ALBUQUERQUE – New Mexico's oil and gas industry is facing significant regulatory reforms under the state's new Democratic-dominated government, and it's got producers on edge.

That includes potential legislative amendments to New Mexico's Oil and Gas Act to let the state Oil Conservation Division directly impose penalties and fines on operators who violate environmental laws, plus statutory changes in leasing policies to allow royalty rates for production on state lands to rise from 20 percent to 25 percent. The state's first rules and regulations to control methane emissions in oil and gas operations are also on the horizon.

"Folks down here are worried about the direction things could take," said Raye Miller, president of Regeneration Energy Corp. in Artesia. "...I hope officials are cognizant of how much our industry contributes to the state economy. With punitive policies, capital will flow across state lines into Texas."

For the Energy, Minerals and Natural Resources Department, giving the Oil Conservation Division authority to impose sanctions is critical to enforce regulations.
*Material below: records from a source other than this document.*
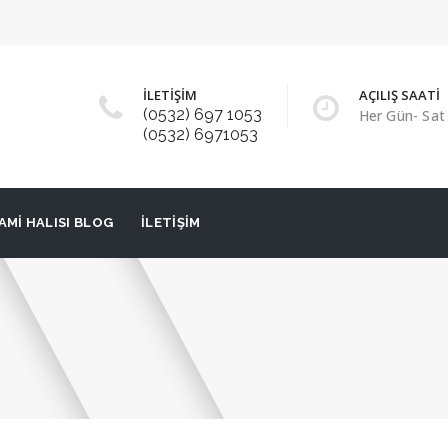
İLETİŞİM
AÇILIŞ SAATİ
(0532) 697 1053
Her Gün- Sat 
(0532) 6971053
AMI HALISI BLOG
İLETIŞIM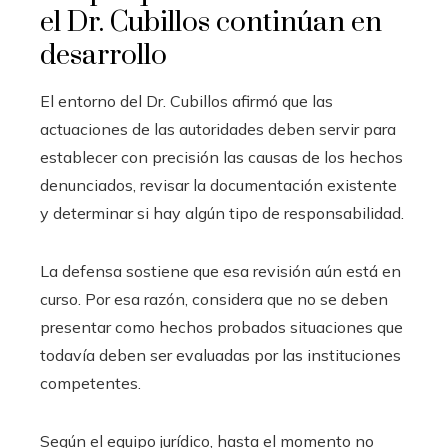
el Dr. Cubillos continúan en
desarrollo
El entorno del Dr. Cubillos afirmó que las
actuaciones de las autoridades deben servir para
establecer con precisión las causas de los hechos
denunciados, revisar la documentación existente
y determinar si hay algún tipo de responsabilidad.
La defensa sostiene que esa revisión aún está en
curso. Por esa razón, considera que no se deben
presentar como hechos probados situaciones que
todavía deben ser evaluadas por las instituciones
competentes.
Según el equipo jurídico, hasta el momento no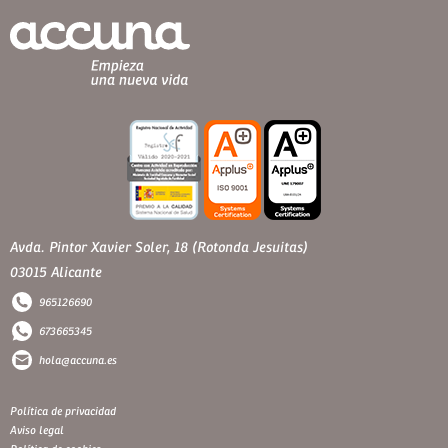
Avda. Pintor Xavier Soler, 18 (Rotonda Jesuitas)
03015 Alicante
965126690
673665345
hola@accuna.es
Política de privacidad
Aviso legal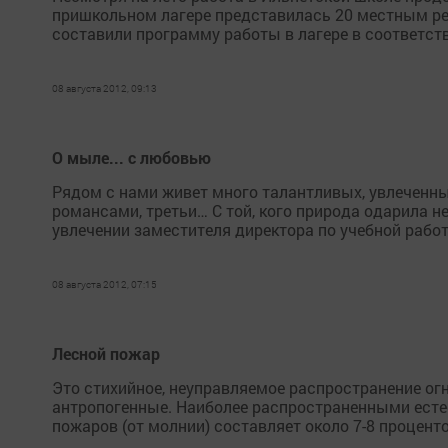
пришкольном лагере представилась 20 местным ре
составили программу работы в лагере в соответств
08 августа 2012, 09:13
О мыле... с любовью
Рядом с нами живет много талантливых, увлеченны
романсами, третьи… С той, кого природа одарила н
увлечении заместителя директора по учебной работ
08 августа 2012, 07:15
Лесной пожар
Это стихийное, неуправляемое распространение ог
антропогенные. Наиболее распространенными ест
пожаров (от молнии) составляет около 7-8 проценто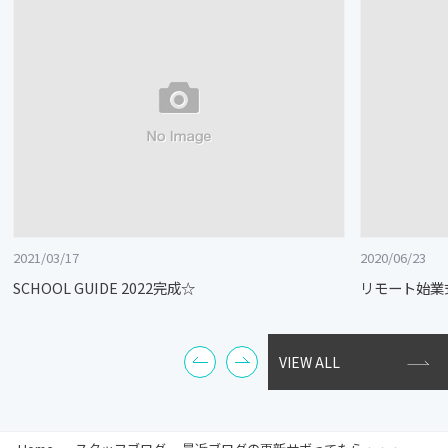
2021/03/17
2020/06/23
SCHOOL GUIDE 2022完成☆
リモート始業
VIEW ALL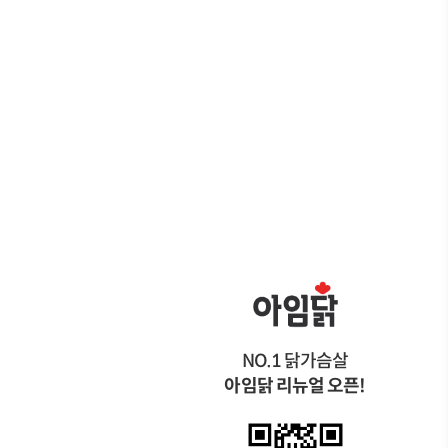
NO.1 닭가슴살
아임닭 리뉴얼 오픈!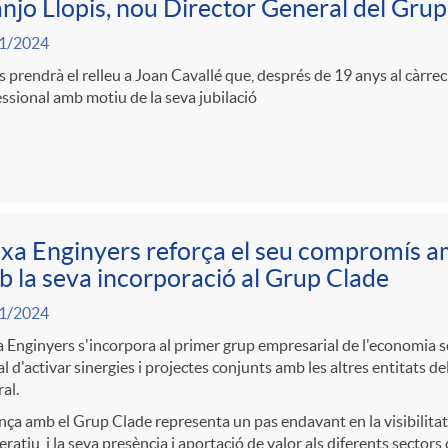
njo Llopis, nou Director General del Gru
1/2024
s prendrà el relleu a Joan Cavallé que, després de 19 anys al càrrec
ssional amb motiu de la seva jubilació
xa Enginyers reforça el seu compromís a
 la seva incorporació al Grup Clade
1/2024
 Enginyers s'incorpora al primer grup empresarial de l'economia s
al d'activar sinergies i projectes conjunts amb les altres entitats del
al.
ança amb el Grup Clade representa un pas endavant en la visibilitat 
ratiu, i la seva presència i aportació de valor als diferents sectors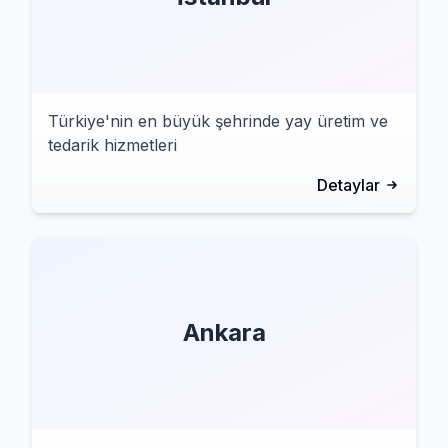
Türkiye'nin en büyük şehrinde yay üretim ve
tedarik hizmetleri
Detaylar
Ankara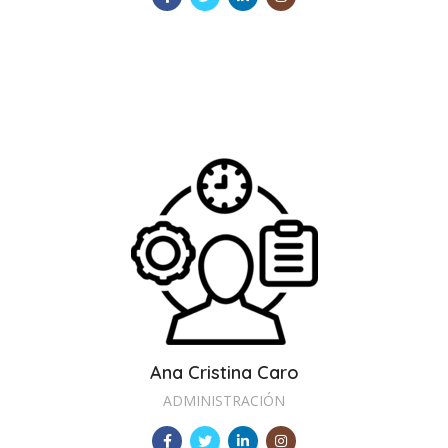
Ana Cristina Caro
ADMINISTRACIÓN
Under current statutes, the OCD must sue violators in court through the Attorney General's Office, something officials say impedes effective oversight.

"We need tools to enforce the law," said department secretary-designate Sarah Cottrell Propst. "It's a glaring, missing piece our agency needs to do its job."

But industry leaders say the judicial process ensures fairness through independent assessment of alleged violations, rather than state inspectors acting as judge and jury.

"The benefit is we get an impartial decision maker and a clean record based on evidence developed by both sides," said New Mexico Oil and Gas Association Executive Director Ryan Flynn. "All we want is a fair shake."

In addition, the proposed reform could impose criminal sanctions on operators who knowingly violate the Oil and Gas Act.

"That seems like an effort not to increase accountability, but to open opportunities to beat up the industry," Flynn said.

Efforts to raise royalty rates is also a major concern. Land Commissioner Stephanie Garcia Richard said the state's leasing statute hasn't been updated since the 1970s, and the proposed increase would match royalty rates with Texas.

But Flynn called it "unnecessary and unwise," since it could lower investment and production in New Mexico just when the industry is generating record state revenue.

Unlike the proposed statutory reforms, which the Legislature must approve, EMNRD and the Land Office will seek new administrative controls on methane emissions through the state Oil Conservation Commission and the Environment Department. Gov. Michelle Lujan Grisham and Garcia Richard made methane regulation a critical part of their campaign promises.

Flynn declined to comment on that issue until the proposed rules are available. But in general, industry leaders want to cooperate with state officials, he said.

"The governor and the secretary designate have said they recognize the oil and gas industry as an important stakeholder and they want to bring people together," Flynn said. "We're encouraged by that approach and we want to work with them."